Anecdote Filter: I walked into the Shepard's Bush BBC location in 1995, looking to buy my dad a BBC mug or a tie as an American broadcasting joke, and the giant security guard looked at me like I was a dog speaking French, called a nice PR-ish woman over and had to explain in simple terms to me that they didn't have a gift shop.

I now take sole responsibility for the BBC's gift shop.
posted by Sphinx at 10:07 AM on May 12, 2016 [6 favorites]


I still think pay per view executions are the answer.
posted by vbfg at 10:16 AM on May 12, 2016


That's absolutely ridiculous, it takes almost zero maintenance and is easily one of the best online sources of recipes. Fuck's sake.

Auntie's online efforts have been on the chopping block before in this sort of situation, to show willingness on the Beeb's part to take whichever government's concerns about how it has lost its focus or is too competitive with commercial interests seriously.

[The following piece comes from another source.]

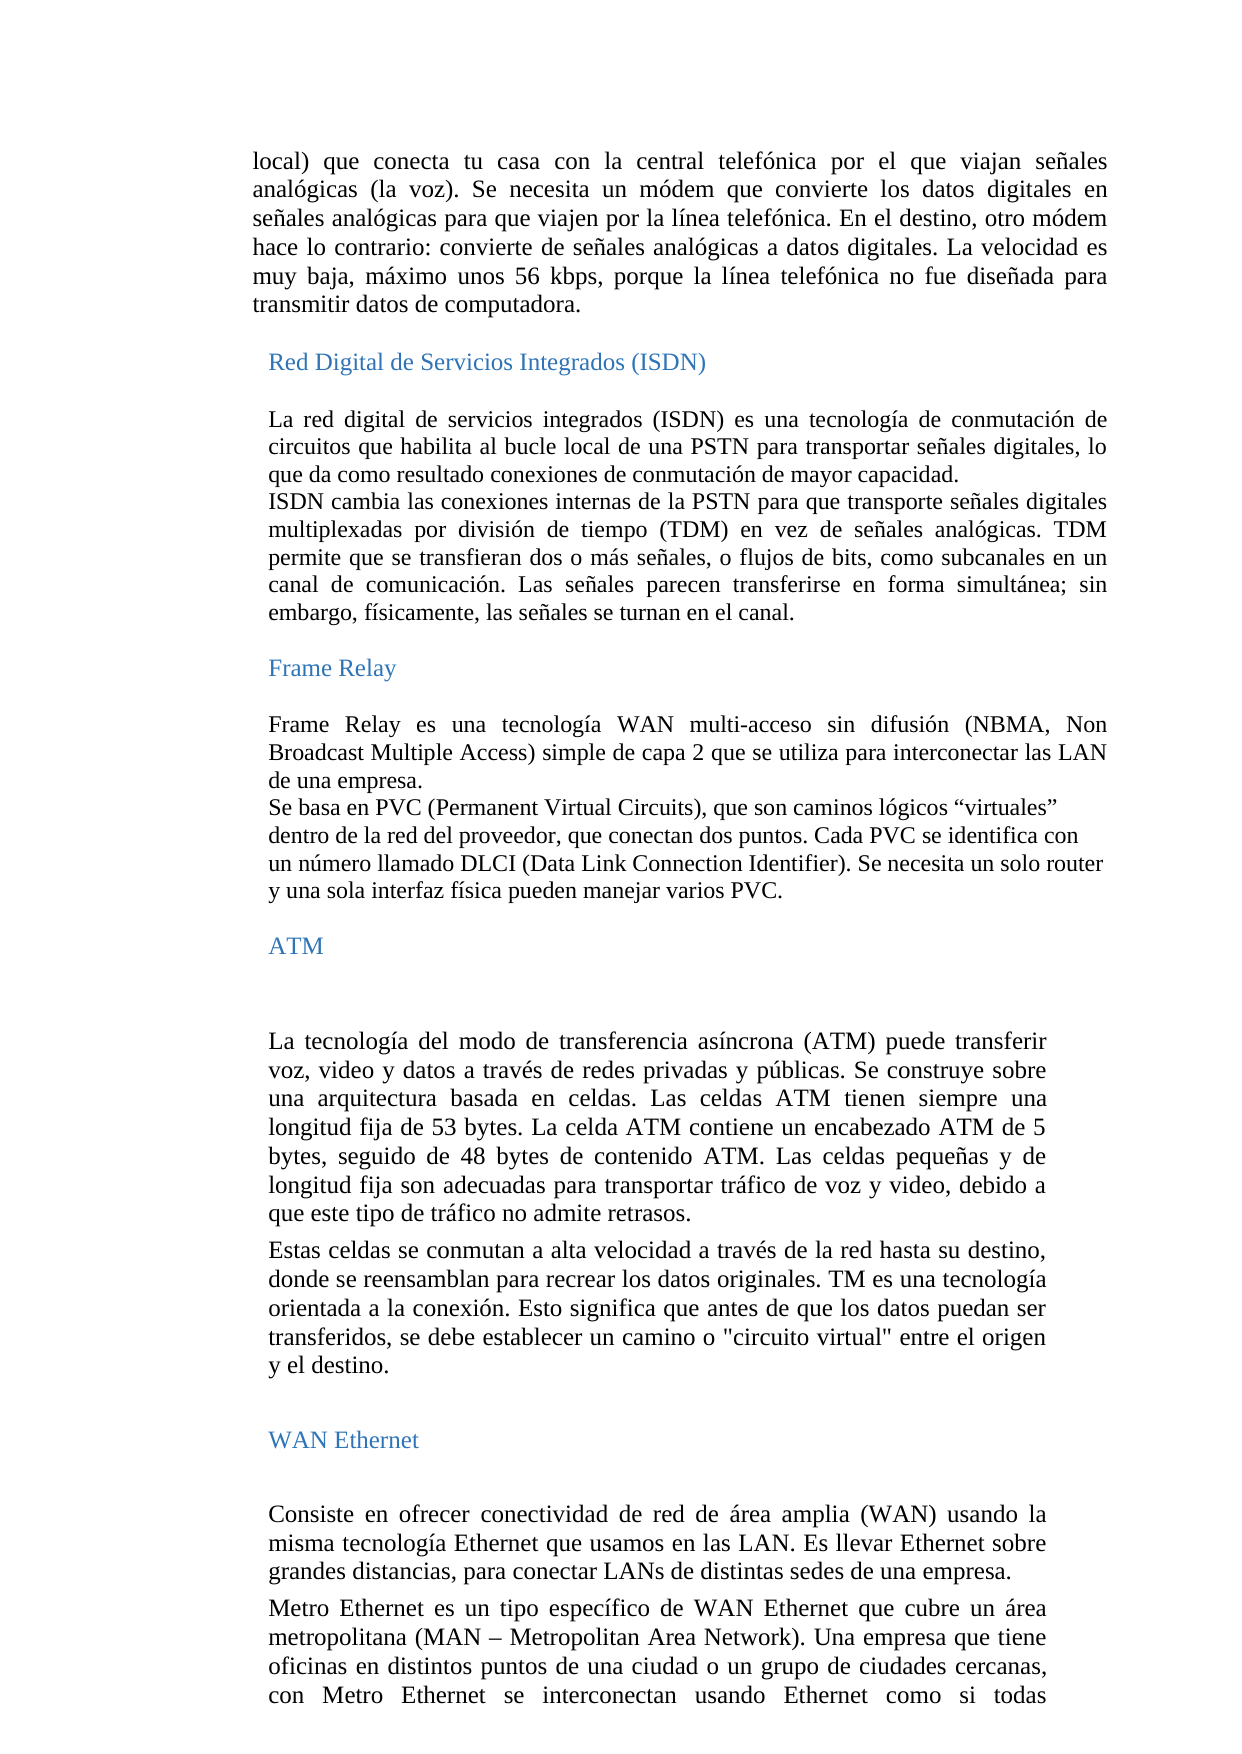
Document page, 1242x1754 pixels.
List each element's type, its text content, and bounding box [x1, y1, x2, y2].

Closee down some subsites or initiatives that nobody (for certain values of nobody) cares about and you can placate some of the critics while also mobilising your allies worried about your spinelessness.
posted by MartinWisse at 10:19 AM on May 12, 2016


I got a visit from a TV detective when I lived in the UK. He was polite but it was silly. He said "You don't pay the TV license fee" and I said "I don't watch live TV" and he said "We will send you harassing letters forever if you don't let me see that your TV has no antenna." and I thought about it and said "OK take a look" and he did and then checked a box on his clipboard form and I never heard a peep again for the next 3 years.

The dumb part is that I would have happily paid the license fee even without using live TV, because I believe in the idea of the BBC, if I could download it to my modded Xbox or whatever devices I wanted but at that time the officially allowed options were iPhone or fuck off and that shattered my apparently fragile idealism. So I fucked off, used getiplayer and had 150 more quid for the pub.
posted by srboisvert at 12:54 PM on May 12, 2016 [1 favorite]


I still think pay per view executions are the answer.

Well, this turned into Black Mirror very quickly.

Something Something prime minister something pig.